We are excited to celebrate the three winners of the McGlone Research Award! At our annual Research Forum held in early February, 82 students and postdocs presented posters to 34 faculty and peer review teams and 350+ community members. 

Each year, this day showcases discovery and advancements in knowledge from our PharmD and Bachelor of Science students and postdoctoral fellows, highlighted in a research poster exhibition.

Three PharmD students were nominated for the Kristen L. McGlone Research Award, which recognizes exceptional student-led research within the College. The award, named in memory of Kristen McGlone, PharmD’06, was established by her family, friends, and classmates.

The research posters presented by the nominees were evaluated by faculty and peers after the event, and winners were selected and announced on February 19, 2024. Three fourth-year PharmD students won the 2024 Kristen L. McGlone Research Award.

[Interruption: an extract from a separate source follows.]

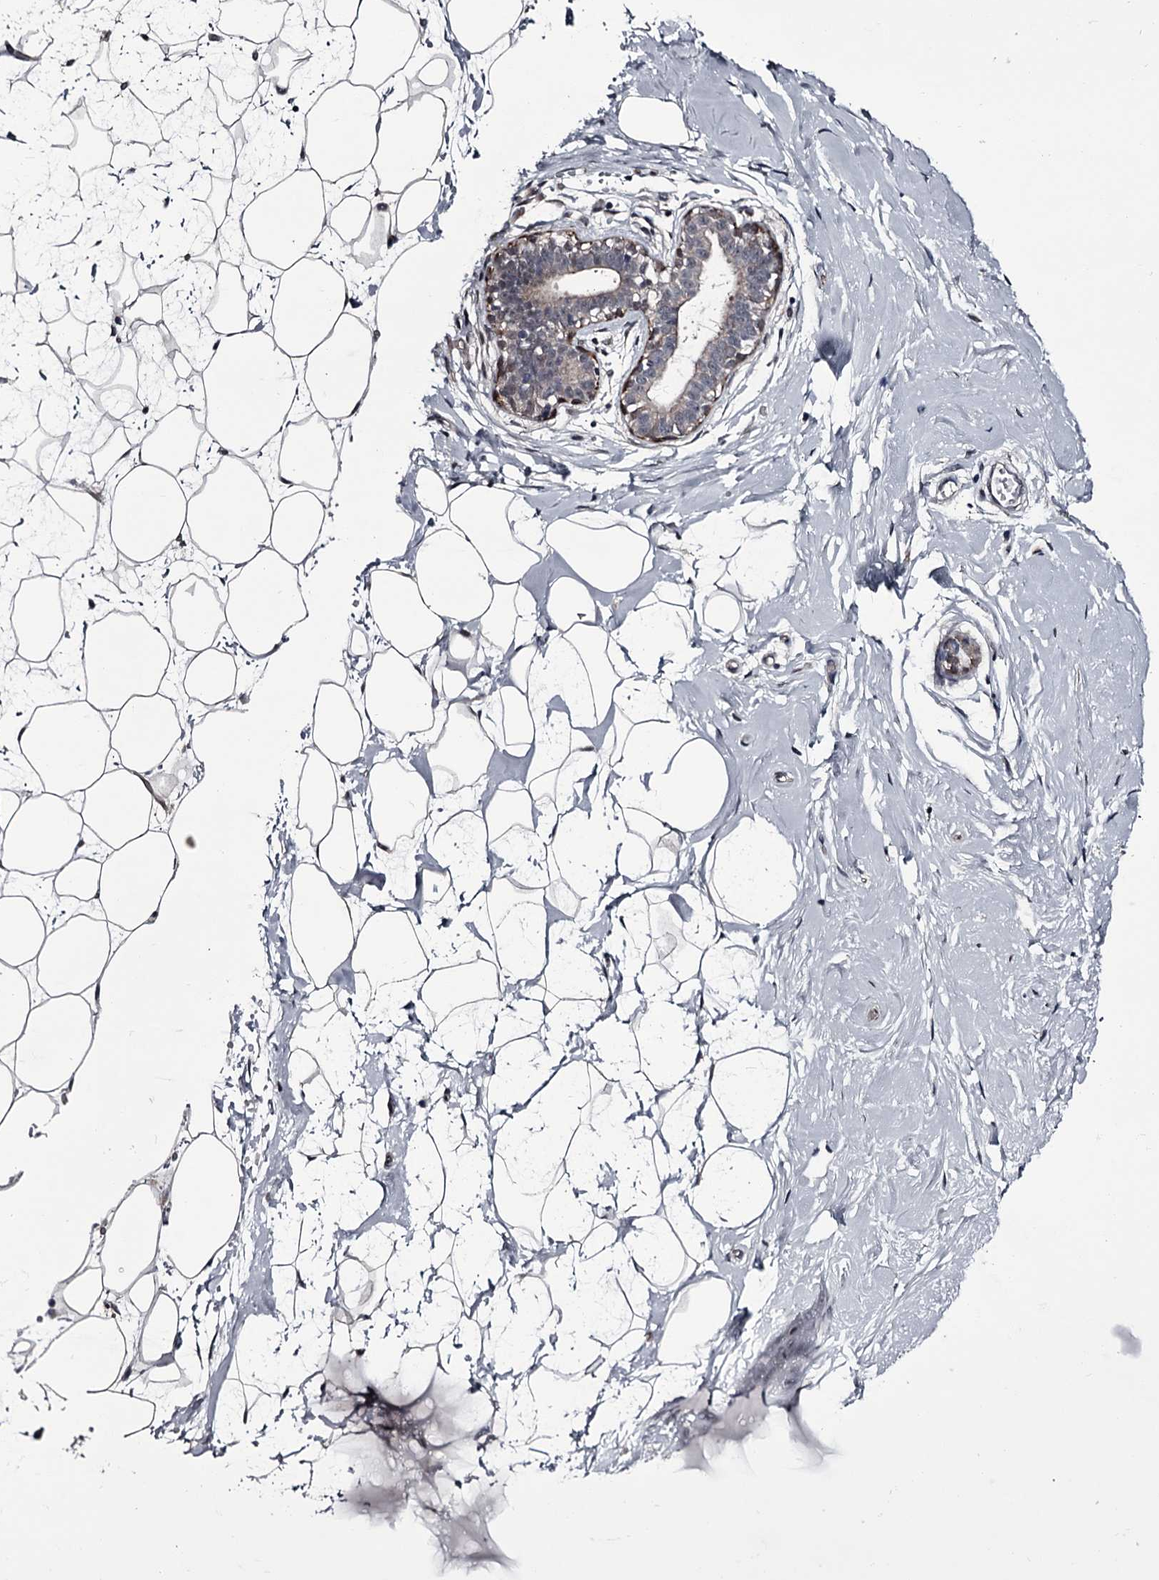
{"staining": {"intensity": "moderate", "quantity": ">75%", "location": "nuclear"}, "tissue": "breast", "cell_type": "Adipocytes", "image_type": "normal", "snomed": [{"axis": "morphology", "description": "Normal tissue, NOS"}, {"axis": "morphology", "description": "Adenoma, NOS"}, {"axis": "topography", "description": "Breast"}], "caption": "About >75% of adipocytes in unremarkable breast show moderate nuclear protein staining as visualized by brown immunohistochemical staining.", "gene": "PRPF40B", "patient": {"sex": "female", "age": 23}}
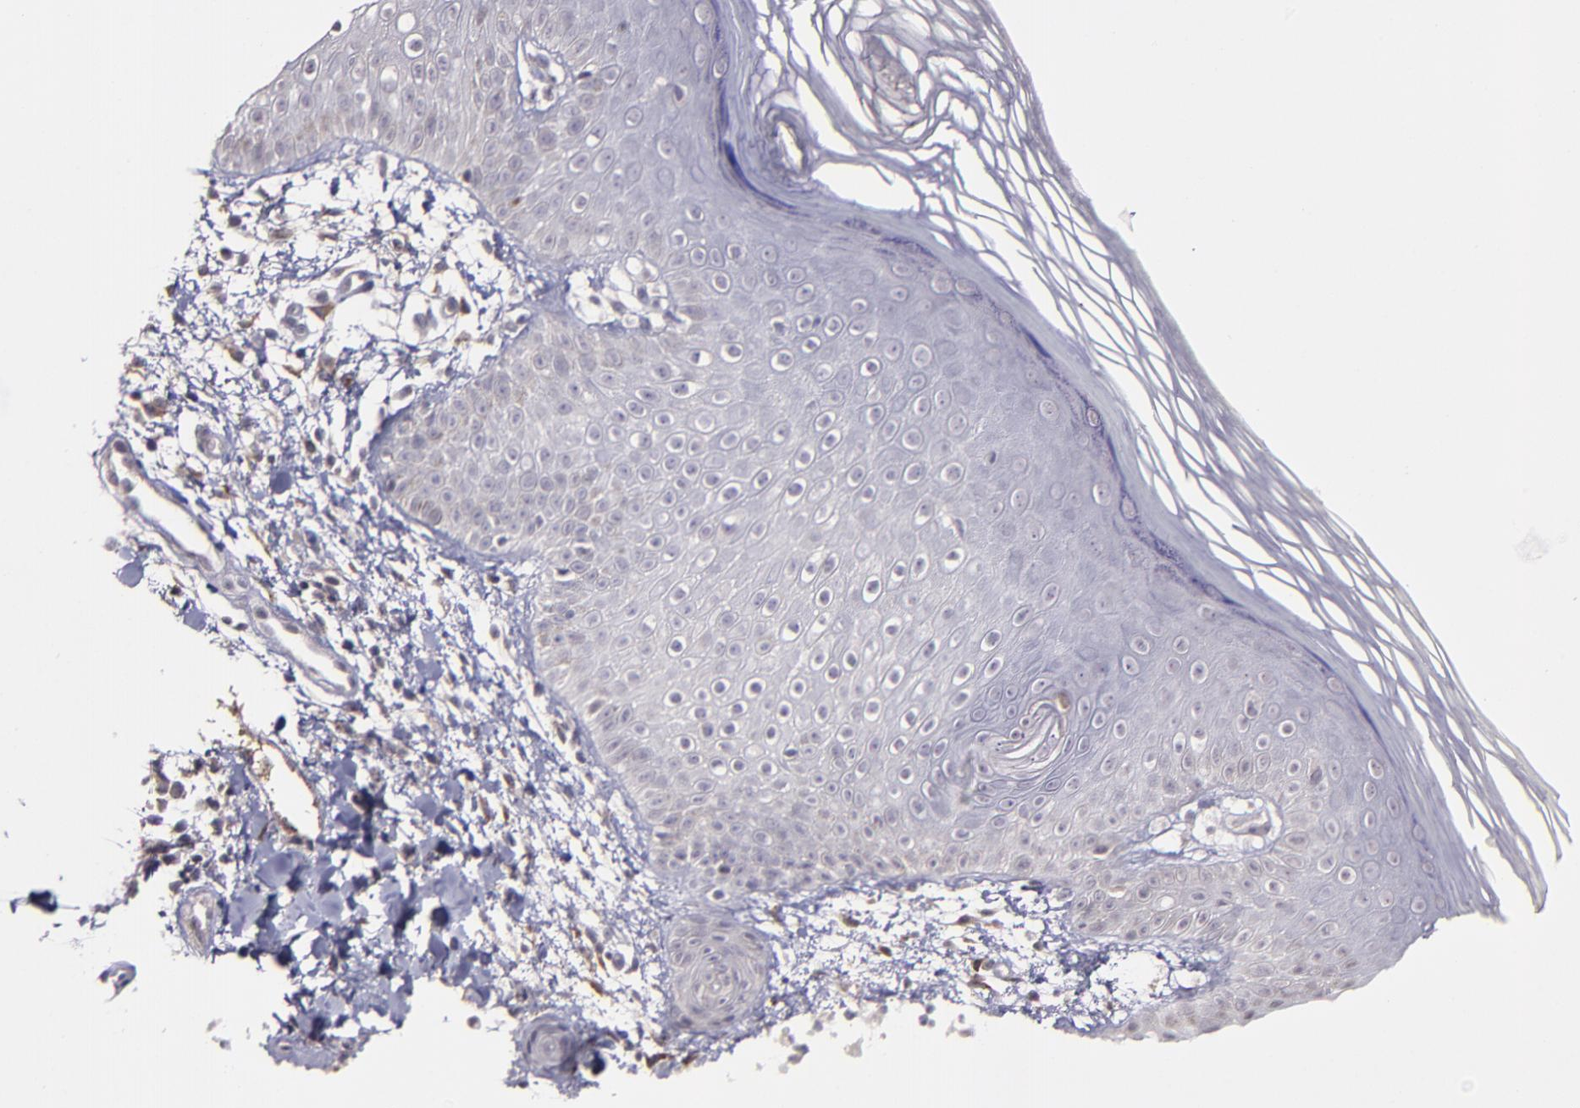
{"staining": {"intensity": "weak", "quantity": "<25%", "location": "cytoplasmic/membranous"}, "tissue": "skin", "cell_type": "Epidermal cells", "image_type": "normal", "snomed": [{"axis": "morphology", "description": "Normal tissue, NOS"}, {"axis": "morphology", "description": "Inflammation, NOS"}, {"axis": "topography", "description": "Soft tissue"}, {"axis": "topography", "description": "Anal"}], "caption": "The photomicrograph exhibits no staining of epidermal cells in normal skin.", "gene": "MASP1", "patient": {"sex": "female", "age": 15}}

They are (listed in alphabetical order):

Kimberly Bottenberg, with a poster presentation entitled “Evaluating the impact of the 2016 CDC opioid guidelines and socio-demographic characteristics on concurrent benzodiazepine and opioid use between 2013 and 2018.” Advisor: Corey Lester

Bottenberg studied differences in use of these substances before and after adoption of new CDC opioid use guidelines published in 2016 in response to sharply rising overdose and mortality rates. She found that use of high-dose opioids alone and concurrent with benzodiazepine did not change between 2013 and 2018, suggesting the need for further education for patients and providers on the risks and benefits of these substances, focused interventions to prevent concurrent use, and collaboration to optimize treatment. 

Elizabeth Mroczka, with a poster presentation entitled “Assessment of Evidence-based Dosing Strategy to Achieve Vancomycin Area Under the Curve Targets in Pediatric Patients.” Advisor: Kristin Klein

Her work compared outcomes after a change in dosing and monitoring pediatric patients with infections. Her work suggests that the new method adopted at Michigan Medicine in 2022 may lead to a lower incidence of acute kidney injury without lowering efficacy of the antibiotic. 

Nhi TranHuynh, with a poster presentation on “Clinical Outcomes of Condensed Versus Standard Schedule High-Dose Cytarabine in Patients with Acute Myeloid Leukemia.” Advisor: Lydia Benitez

TranHuynh compared outcomes of a change in treatment of acute myeloid leukemia (AML) with high-dose cytarabine on three consecutive days rather than on intermittent days. Her study validated the beneficial outcomes of the condensed treatment, which resulted in a shorter hospital stay, faster hematologic recovery, less cycle delays, and fewer patients having unplanned hospital admissions, emergency visits, and adverse events, compared to the previous standard treatment regime.


Congratulations to the award winners, and thank you to all who presented, attended, and helped make the 2024 Research Forum event a success.